▶ [PROBLEM STATEMENT]: Rewrite the items below, changing every "common name" to "vernacular name" and leaving everything else as it is.

▶ [DATA TO USE]:
++++++++
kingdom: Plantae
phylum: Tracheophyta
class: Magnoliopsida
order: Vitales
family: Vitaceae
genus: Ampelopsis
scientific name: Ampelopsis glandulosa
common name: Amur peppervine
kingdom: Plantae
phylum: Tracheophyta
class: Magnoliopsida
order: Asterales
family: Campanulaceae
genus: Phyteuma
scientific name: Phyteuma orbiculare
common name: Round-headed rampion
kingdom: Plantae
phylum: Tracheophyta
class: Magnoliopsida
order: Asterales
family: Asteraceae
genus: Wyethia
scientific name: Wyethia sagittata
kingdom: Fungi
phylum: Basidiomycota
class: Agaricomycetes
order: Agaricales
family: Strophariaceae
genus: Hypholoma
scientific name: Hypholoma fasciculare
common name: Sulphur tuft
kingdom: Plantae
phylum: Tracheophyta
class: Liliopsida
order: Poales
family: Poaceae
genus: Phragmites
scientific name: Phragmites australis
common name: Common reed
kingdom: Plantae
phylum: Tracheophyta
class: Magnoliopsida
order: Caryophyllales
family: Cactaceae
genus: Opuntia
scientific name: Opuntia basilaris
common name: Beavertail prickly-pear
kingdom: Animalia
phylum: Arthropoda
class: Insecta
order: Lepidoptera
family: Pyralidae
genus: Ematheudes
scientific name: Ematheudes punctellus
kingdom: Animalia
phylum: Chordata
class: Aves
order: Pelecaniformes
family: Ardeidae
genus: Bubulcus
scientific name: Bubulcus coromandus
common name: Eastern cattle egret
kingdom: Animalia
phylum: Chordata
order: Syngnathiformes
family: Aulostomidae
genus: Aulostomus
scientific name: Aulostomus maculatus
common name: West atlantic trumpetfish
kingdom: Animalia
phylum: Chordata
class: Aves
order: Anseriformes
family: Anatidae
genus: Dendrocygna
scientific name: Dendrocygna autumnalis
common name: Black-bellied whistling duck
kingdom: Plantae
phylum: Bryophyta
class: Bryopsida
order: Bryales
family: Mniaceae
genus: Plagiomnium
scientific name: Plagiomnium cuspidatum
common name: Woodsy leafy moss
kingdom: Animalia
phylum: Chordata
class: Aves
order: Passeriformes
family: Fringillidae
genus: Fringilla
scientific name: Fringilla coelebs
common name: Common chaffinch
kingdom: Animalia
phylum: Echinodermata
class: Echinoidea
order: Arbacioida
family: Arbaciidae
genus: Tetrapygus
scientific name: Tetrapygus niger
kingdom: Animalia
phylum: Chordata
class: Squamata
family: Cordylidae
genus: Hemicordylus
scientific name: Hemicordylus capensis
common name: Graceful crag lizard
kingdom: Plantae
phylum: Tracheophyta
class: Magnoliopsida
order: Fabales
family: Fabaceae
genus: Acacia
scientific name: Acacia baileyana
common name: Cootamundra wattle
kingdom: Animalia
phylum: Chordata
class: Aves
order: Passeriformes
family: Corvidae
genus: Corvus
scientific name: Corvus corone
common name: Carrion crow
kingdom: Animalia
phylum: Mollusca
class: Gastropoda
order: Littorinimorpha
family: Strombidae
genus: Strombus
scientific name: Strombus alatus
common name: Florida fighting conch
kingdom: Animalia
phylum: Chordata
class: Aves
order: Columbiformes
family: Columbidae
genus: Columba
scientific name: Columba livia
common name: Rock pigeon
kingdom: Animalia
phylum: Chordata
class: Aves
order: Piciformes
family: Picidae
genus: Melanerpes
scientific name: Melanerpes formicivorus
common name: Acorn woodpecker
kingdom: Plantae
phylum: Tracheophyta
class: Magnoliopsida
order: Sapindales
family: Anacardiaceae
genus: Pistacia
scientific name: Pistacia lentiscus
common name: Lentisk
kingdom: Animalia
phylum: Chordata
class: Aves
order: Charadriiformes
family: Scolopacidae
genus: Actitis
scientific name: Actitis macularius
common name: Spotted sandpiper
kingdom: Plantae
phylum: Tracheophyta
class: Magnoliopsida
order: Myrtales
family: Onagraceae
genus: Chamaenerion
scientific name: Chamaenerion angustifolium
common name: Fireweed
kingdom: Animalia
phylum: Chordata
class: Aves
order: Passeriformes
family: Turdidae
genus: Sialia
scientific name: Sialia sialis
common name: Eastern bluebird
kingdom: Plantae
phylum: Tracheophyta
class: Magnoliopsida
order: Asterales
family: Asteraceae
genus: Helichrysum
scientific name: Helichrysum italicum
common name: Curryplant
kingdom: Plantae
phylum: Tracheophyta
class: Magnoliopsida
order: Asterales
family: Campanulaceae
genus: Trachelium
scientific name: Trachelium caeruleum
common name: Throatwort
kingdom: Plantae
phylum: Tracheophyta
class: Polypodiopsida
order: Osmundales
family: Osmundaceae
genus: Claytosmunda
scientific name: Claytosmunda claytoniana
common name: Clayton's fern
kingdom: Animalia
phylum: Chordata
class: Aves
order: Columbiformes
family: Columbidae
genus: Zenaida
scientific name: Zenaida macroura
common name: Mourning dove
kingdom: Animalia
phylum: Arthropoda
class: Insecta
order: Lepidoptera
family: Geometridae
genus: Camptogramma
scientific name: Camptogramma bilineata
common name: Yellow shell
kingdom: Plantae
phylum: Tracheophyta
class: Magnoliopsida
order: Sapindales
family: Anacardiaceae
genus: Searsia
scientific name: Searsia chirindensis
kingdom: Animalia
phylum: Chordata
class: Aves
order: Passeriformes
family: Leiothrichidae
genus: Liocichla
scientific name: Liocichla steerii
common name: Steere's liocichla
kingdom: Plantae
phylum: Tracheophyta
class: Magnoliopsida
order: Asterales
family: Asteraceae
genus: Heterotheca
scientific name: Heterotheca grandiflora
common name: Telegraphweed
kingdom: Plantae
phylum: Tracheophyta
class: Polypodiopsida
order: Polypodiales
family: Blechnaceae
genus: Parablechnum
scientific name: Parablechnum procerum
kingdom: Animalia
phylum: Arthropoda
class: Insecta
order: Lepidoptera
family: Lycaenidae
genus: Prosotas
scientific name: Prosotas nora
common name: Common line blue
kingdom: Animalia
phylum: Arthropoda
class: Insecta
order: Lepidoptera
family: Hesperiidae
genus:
++++++++
▶ [ANSWER TO THE EXERCISE]:
kingdom: Plantae
phylum: Tracheophyta
class: Magnoliopsida
order: Vitales
family: Vitaceae
genus: Ampelopsis
scientific name: Ampelopsis glandulosa
vernacular name: Amur peppervine
kingdom: Plantae
phylum: Tracheophyta
class: Magnoliopsida
order: Asterales
family: Campanulaceae
genus: Phyteuma
scientific name: Phyteuma orbiculare
vernacular name: Round-headed rampion
kingdom: Plantae
phylum: Tracheophyta
class: Magnoliopsida
order: Asterales
family: Asteraceae
genus: Wyethia
scientific name: Wyethia sagittata
kingdom: Fungi
phylum: Basidiomycota
class: Agaricomycetes
order: Agaricales
family: Strophariaceae
genus: Hypholoma
scientific name: Hypholoma fasciculare
vernacular name: Sulphur tuft
kingdom: Plantae
phylum: Tracheophyta
class: Liliopsida
order: Poales
family: Poaceae
genus: Phragmites
scientific name: Phragmites australis
vernacular name: Common reed
kingdom: Plantae
phylum: Tracheophyta
class: Magnoliopsida
order: Caryophyllales
family: Cactaceae
genus: Opuntia
scientific name: Opuntia basilaris
vernacular name: Beavertail prickly-pear
kingdom: Animalia
phylum: Arthropoda
class: Insecta
order: Lepidoptera
family: Pyralidae
genus: Ematheudes
scientific name: Ematheudes punctellus
kingdom: Animalia
phylum: Chordata
class: Aves
order: Pelecaniformes
family: Ardeidae
genus: Bubulcus
scientific name: Bubulcus coromandus
vernacular name: Eastern cattle egret
kingdom: Animalia
phylum: Chordata
order: Syngnathiformes
family: Aulostomidae
genus: Aulostomus
scientific name: Aulostomus maculatus
vernacular name: West atlantic trumpetfish
kingdom: Animalia
phylum: Chordata
class: Aves
order: Anseriformes
family: Anatidae
genus: Dendrocygna
scientific name: Dendrocygna autumnalis
vernacular name: Black-bellied whistling duck
kingdom: Plantae
phylum: Bryophyta
class: Bryopsida
order: Bryales
family: Mniaceae
genus: Plagiomnium
scientific name: Plagiomnium cuspidatum
vernacular name: Woodsy leafy moss
kingdom: Animalia
phylum: Chordata
class: Aves
order: Passeriformes
family: Fringillidae
genus: Fringilla
scientific name: Fringilla coelebs
vernacular name: Common chaffinch
kingdom: Animalia
phylum: Echinodermata
class: Echinoidea
order: Arbacioida
family: Arbaciidae
genus: Tetrapygus
scientific name: Tetrapygus niger
kingdom: Animalia
phylum: Chordata
class: Squamata
family: Cordylidae
genus: Hemicordylus
scientific name: Hemicordylus capensis
vernacular name: Graceful crag lizard
kingdom: Plantae
phylum: Tracheophyta
class: Magnoliopsida
order: Fabales
family: Fabaceae
genus: Acacia
scientific name: Acacia baileyana
vernacular name: Cootamundra wattle
kingdom: Animalia
phylum: Chordata
class: Aves
order: Passeriformes
family: Corvidae
genus: Corvus
scientific name: Corvus corone
vernacular name: Carrion crow
kingdom: Animalia
phylum: Mollusca
class: Gastropoda
order: Littorinimorpha
family: Strombidae
genus: Strombus
scientific name: Strombus alatus
vernacular name: Florida fighting conch
kingdom: Animalia
phylum: Chordata
class: Aves
order: Columbiformes
family: Columbidae
genus: Columba
scientific name: Columba livia
vernacular name: Rock pigeon
kingdom: Animalia
phylum: Chordata
class: Aves
order: Piciformes
family: Picidae
genus: Melanerpes
scientific name: Melanerpes formicivorus
vernacular name: Acorn woodpecker
kingdom: Plantae
phylum: Tracheophyta
class: Magnoliopsida
order: Sapindales
family: Anacardiaceae
genus: Pistacia
scientific name: Pistacia lentiscus
vernacular name: Lentisk
kingdom: Animalia
phylum: Chordata
class: Aves
order: Charadriiformes
family: Scolopacidae
genus: Actitis
scientific name: Actitis macularius
vernacular name: Spotted sandpiper
kingdom: Plantae
phylum: Tracheophyta
class: Magnoliopsida
order: Myrtales
family: Onagraceae
genus: Chamaenerion
scientific name: Chamaenerion angustifolium
vernacular name: Fireweed
kingdom: Animalia
phylum: Chordata
class: Aves
order: Passeriformes
family: Turdidae
genus: Sialia
scientific name: Sialia sialis
vernacular name: Eastern bluebird
kingdom: Plantae
phylum: Tracheophyta
class: Magnoliopsida
order: Asterales
family: Asteraceae
genus: Helichrysum
scientific name: Helichrysum italicum
vernacular name: Curryplant
kingdom: Plantae
phylum: Tracheophyta
class: Magnoliopsida
order: Asterales
family: Campanulaceae
genus: Trachelium
scientific name: Trachelium caeruleum
vernacular name: Throatwort
kingdom: Plantae
phylum: Tracheophyta
class: Polypodiopsida
order: Osmundales
family: Osmundaceae
genus: Claytosmunda
scientific name: Claytosmunda claytoniana
vernacular name: Clayton's fern
kingdom: Animalia
phylum: Chordata
class: Aves
order: Columbiformes
family: Columbidae
genus: Zenaida
scientific name: Zenaida macroura
vernacular name: Mourning dove
kingdom: Animalia
phylum: Arthropoda
class: Insecta
order: Lepidoptera
family: Geometridae
genus: Camptogramma
scientific name: Camptogramma bilineata
vernacular name: Yellow shell
kingdom: Plantae
phylum: Tracheophyta
class: Magnoliopsida
order: Sapindales
family: Anacardiaceae
genus: Searsia
scientific name: Searsia chirindensis
kingdom: Animalia
phylum: Chordata
class: Aves
order: Passeriformes
family: Leiothrichidae
genus: Liocichla
scientific name: Liocichla steerii
vernacular name: Steere's liocichla
kingdom: Plantae
phylum: Tracheophyta
class: Magnoliopsida
order: Asterales
family: Asteraceae
genus: Heterotheca
scientific name: Heterotheca grandiflora
vernacular name: Telegraphweed
kingdom: Plantae
phylum: Tracheophyta
class: Polypodiopsida
order: Polypodiales
family: Blechnaceae
genus: Parablechnum
scientific name: Parablechnum procerum
kingdom: Animalia
phylum: Arthropoda
class: Insecta
order: Lepidoptera
family: Lycaenidae
genus: Prosotas
scientific name: Prosotas nora
vernacular name: Common line blue
kingdom: Animalia
phylum: Arthropoda
class: Insecta
order: Lepidoptera
family: Hesperiidae
genus:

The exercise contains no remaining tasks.